Work required - Across the entries below, the lines containing "multi" should be counted and only their number returned.

* * *

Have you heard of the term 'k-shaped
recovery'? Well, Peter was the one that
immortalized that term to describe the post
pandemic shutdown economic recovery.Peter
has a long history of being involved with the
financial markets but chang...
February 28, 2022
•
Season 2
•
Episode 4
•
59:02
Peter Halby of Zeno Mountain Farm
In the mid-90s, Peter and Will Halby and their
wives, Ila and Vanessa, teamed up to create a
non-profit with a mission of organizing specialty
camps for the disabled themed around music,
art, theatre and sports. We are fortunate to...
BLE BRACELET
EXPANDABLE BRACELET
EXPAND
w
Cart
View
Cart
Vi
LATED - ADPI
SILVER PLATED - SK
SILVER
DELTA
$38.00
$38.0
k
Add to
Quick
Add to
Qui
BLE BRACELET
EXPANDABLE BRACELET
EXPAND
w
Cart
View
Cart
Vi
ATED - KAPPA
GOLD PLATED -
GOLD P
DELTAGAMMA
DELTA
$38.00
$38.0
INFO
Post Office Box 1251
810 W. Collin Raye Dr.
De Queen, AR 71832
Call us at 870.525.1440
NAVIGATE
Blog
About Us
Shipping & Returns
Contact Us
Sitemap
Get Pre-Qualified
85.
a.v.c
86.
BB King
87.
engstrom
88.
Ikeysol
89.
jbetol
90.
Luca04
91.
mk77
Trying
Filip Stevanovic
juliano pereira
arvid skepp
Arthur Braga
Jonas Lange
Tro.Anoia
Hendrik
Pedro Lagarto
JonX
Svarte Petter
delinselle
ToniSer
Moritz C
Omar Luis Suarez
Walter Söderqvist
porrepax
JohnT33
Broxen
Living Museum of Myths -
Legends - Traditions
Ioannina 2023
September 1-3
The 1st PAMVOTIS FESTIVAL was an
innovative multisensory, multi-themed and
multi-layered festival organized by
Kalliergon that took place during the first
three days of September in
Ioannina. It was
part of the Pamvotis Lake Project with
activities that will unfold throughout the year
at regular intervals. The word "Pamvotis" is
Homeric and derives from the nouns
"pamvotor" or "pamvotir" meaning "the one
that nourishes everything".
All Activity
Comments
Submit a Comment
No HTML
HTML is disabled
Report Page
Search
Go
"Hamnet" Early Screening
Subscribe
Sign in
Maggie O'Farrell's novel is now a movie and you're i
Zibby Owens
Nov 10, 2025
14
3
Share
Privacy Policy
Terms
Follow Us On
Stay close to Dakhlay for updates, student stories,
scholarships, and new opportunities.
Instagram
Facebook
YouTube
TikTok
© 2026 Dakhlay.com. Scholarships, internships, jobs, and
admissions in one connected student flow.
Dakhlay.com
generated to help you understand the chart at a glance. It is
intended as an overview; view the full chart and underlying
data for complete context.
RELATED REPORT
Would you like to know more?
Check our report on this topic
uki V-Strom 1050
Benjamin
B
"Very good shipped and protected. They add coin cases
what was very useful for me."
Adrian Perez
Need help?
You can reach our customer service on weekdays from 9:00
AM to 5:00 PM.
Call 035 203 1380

* * *

Result below - 2